═════ Document section

By Beverly Carradine
In the Old Testament occurs a sentence which has ever impressed the writer with a peculiarly pathetic power. The words of the sentence were uttered by a disguised prophet to the king of Israel. His statement was that a man had been placed, during the battle, in his charge for safekeeping, but that he had lost him. His explanation and excuse was, "as thy servant was busy here and there, he was gone."
Though they were words spoken with the ulterior purpose of entrapping the king, yet are they not the less impressive and solemnizing. They seem to find a strange echo in the heart, and voice many a dull, aching memory. The sentence would make a proper title for many a chapter in one's life, and in addition constitute the running head of the pages which follow.
The statement stands true of the loved ones of the home circle.

══════════
═════ Extracted records

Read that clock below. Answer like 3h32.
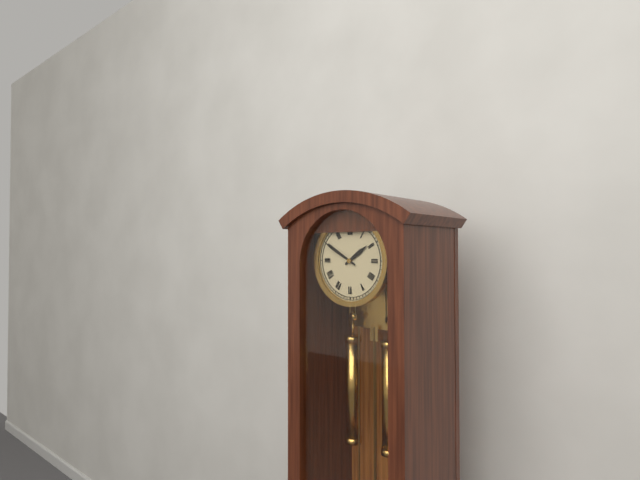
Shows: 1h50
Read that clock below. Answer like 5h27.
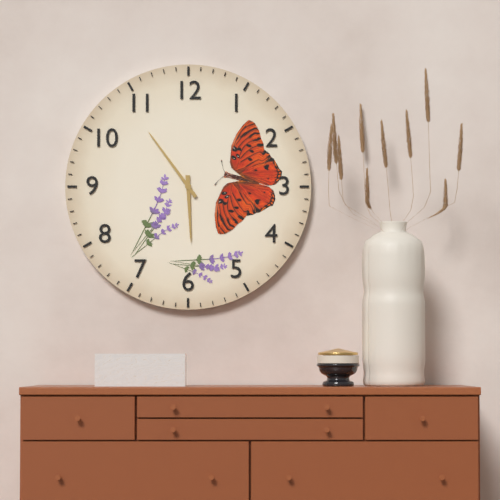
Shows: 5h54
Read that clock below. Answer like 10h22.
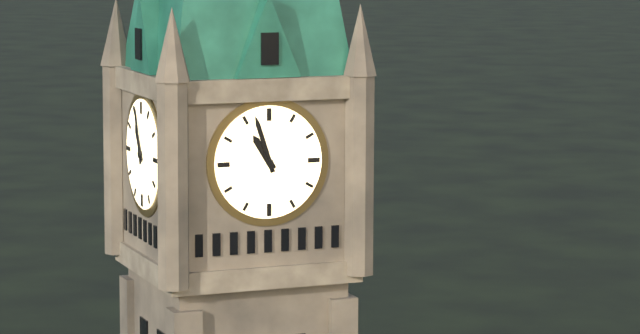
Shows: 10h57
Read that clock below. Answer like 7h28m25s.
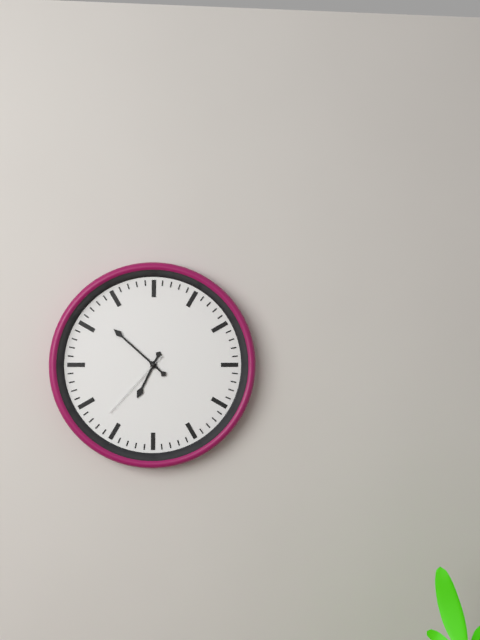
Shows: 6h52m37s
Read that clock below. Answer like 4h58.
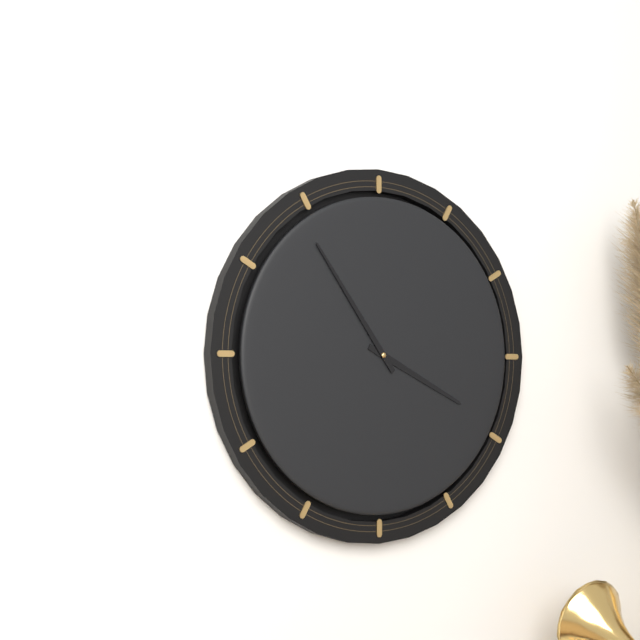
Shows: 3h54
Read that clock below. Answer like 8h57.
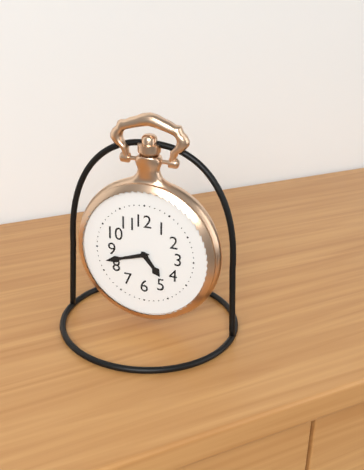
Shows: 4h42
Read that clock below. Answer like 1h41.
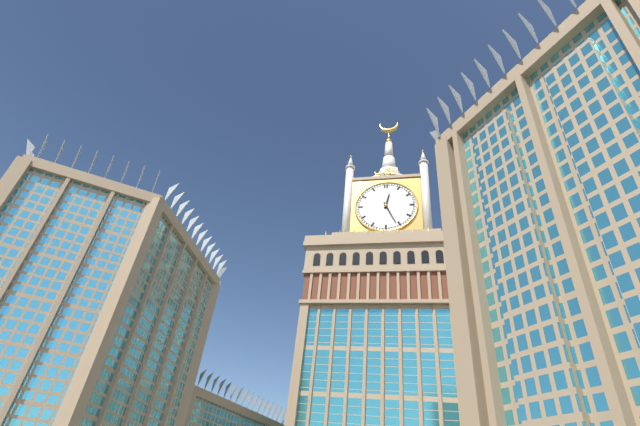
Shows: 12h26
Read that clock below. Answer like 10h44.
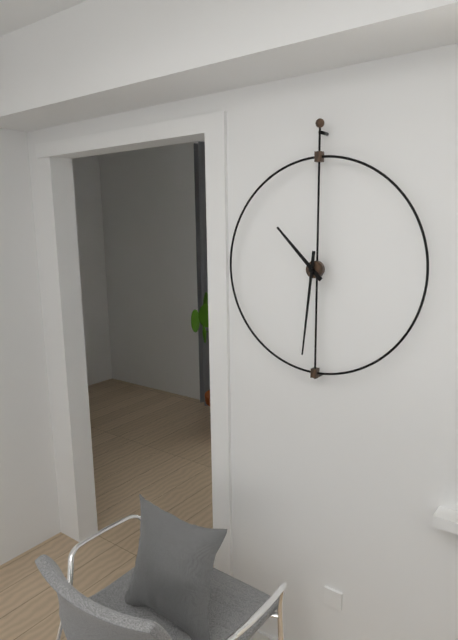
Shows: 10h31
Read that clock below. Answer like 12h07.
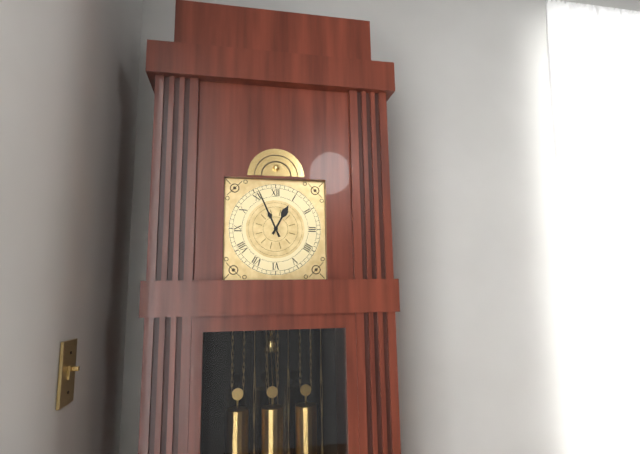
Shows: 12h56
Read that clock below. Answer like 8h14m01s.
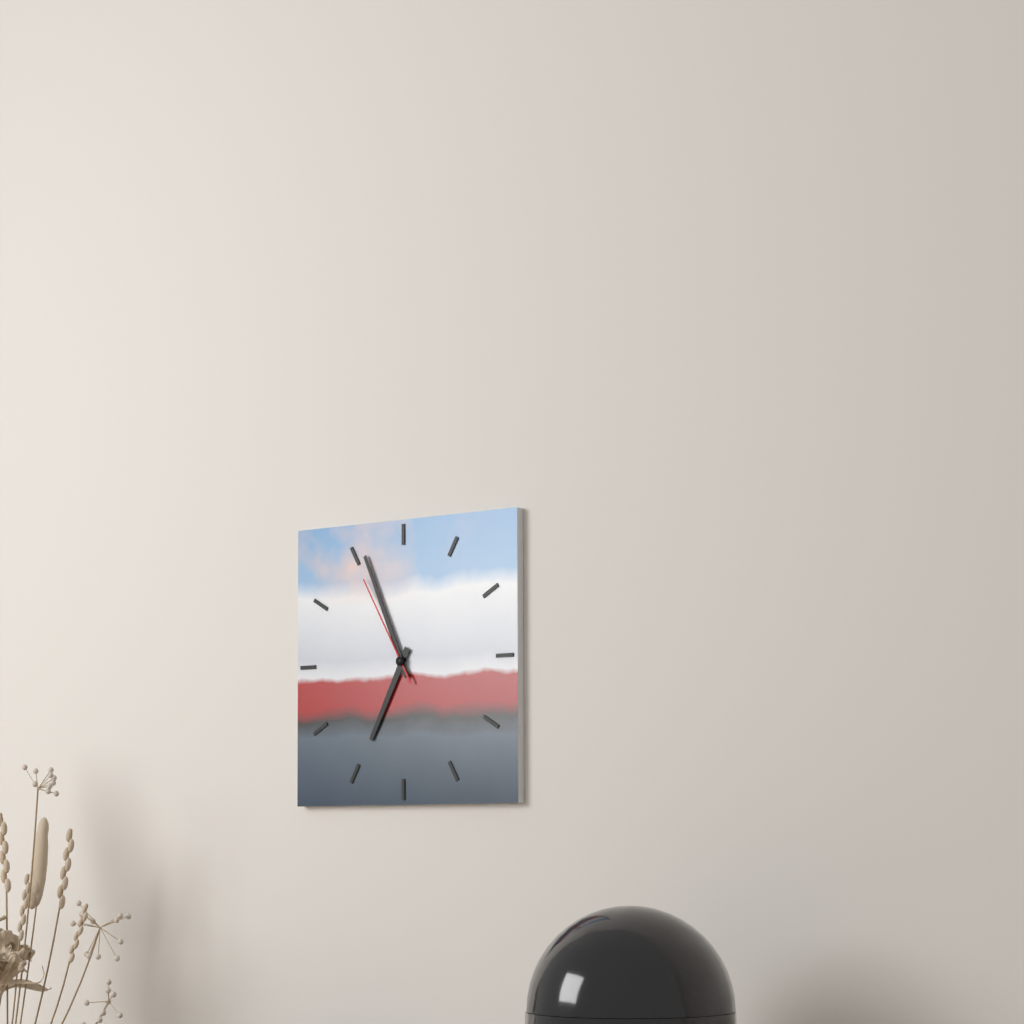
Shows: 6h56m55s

══════════
═════ Extracted records

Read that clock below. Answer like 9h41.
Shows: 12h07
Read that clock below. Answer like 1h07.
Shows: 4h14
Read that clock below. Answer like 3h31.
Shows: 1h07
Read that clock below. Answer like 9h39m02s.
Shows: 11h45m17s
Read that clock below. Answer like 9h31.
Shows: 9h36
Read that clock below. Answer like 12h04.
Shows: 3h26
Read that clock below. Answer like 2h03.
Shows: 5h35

══════════

In the passage about the Old Testament sentence, who spoke the words and to whom?

A disguised prophet spoke them to the king of Israel.